Apis mellifera meda

Scientific classification
- Kingdom: Animalia
- Phylum: Arthropoda
- Clade: Pancrustacea
- Class: Insecta
- Order: Hymenoptera
- Family: Apidae
- Genus: Apis
- Species: A. mellifera
- Subspecies: A. m. meda
- Trinomial name: Apis mellifera meda Skorikov 1929
- Synonyms: Apis mellifera remipes Bodenheimer 1941 via. Gerstácker

= Apis mellifera meda =

Subspecies of honey bee

Apis mellifera meda is known by the common names of the Median honey bee or the Iranian honey bee. Its range covers the non desert areas of most of Iran and Iraq, but also into southeastern Turkey, across northern Syria as far as the coast of the Mediterranean. Colonies have been observed in the Azarbaijan Iranian highlands at elevations up to 3000 m. Initially based on morphometric evaluation, but then later confirmed with DNA analysis, they belong to the O Lineage (meaning Oriental, from the Near East region) of Apis mellifera.

The appearance of the A. m. meda greatly resembles the Apis mellifera ligustica, to such an extent that identification using standard morphometric analysis requires additional measurements to be taken; however, its scutellum (an area of the upper rear thorax) is bright yellow, unlike the A. m. ligustica in which it is predominantly dark.

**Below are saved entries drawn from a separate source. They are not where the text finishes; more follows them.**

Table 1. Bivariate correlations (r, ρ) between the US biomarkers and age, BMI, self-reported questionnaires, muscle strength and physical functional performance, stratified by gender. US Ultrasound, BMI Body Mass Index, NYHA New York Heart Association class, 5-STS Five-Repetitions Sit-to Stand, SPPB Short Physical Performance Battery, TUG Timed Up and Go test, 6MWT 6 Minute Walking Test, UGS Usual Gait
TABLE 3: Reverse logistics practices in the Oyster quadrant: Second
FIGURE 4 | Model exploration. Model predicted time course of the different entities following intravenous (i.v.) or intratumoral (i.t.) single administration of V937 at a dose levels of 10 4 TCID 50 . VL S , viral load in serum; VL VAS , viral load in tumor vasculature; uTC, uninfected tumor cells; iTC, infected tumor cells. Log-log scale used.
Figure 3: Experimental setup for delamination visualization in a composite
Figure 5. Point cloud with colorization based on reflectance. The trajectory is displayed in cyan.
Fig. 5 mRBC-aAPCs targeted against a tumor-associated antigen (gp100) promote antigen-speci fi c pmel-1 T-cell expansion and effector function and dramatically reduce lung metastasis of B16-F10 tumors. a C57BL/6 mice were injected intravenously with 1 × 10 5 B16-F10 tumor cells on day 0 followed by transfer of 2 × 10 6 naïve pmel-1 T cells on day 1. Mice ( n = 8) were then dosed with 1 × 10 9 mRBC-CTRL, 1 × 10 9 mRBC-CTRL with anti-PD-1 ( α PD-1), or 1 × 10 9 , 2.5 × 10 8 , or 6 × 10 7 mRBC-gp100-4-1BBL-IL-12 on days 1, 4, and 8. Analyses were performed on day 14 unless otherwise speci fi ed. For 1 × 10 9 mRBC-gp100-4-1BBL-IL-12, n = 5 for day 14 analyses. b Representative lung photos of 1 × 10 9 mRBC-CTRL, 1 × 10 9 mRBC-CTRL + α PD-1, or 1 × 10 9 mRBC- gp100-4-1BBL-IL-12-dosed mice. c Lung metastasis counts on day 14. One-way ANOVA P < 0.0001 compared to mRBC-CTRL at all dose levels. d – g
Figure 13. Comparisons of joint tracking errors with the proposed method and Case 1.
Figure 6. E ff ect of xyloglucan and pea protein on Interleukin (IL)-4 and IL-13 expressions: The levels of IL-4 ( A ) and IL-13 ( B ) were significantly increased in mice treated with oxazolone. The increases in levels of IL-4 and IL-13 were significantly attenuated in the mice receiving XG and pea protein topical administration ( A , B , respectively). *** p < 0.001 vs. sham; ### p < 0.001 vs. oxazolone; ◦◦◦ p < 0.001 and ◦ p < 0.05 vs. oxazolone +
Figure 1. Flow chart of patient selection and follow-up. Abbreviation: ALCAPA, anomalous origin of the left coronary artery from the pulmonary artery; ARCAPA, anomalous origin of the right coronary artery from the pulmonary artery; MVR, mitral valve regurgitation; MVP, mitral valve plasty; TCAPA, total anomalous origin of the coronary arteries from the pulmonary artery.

The A. m. meda has a reputation for a strong swarming tendency, but only with a moderate swarm cell production of 10 to 20 cells. Its adaptation to long winters is presumed due to the fact that, for example, the Zagros Mountains (covering much of its range) can have days with frost for six months of the year. They appear to be heavy users of propolis, and are quick to be alarmed and show aggression towards intruders near the hive, but with a greater tendency to pursue (up to 200m) in the south Iraq region, than the north Azerbaijan Iran region.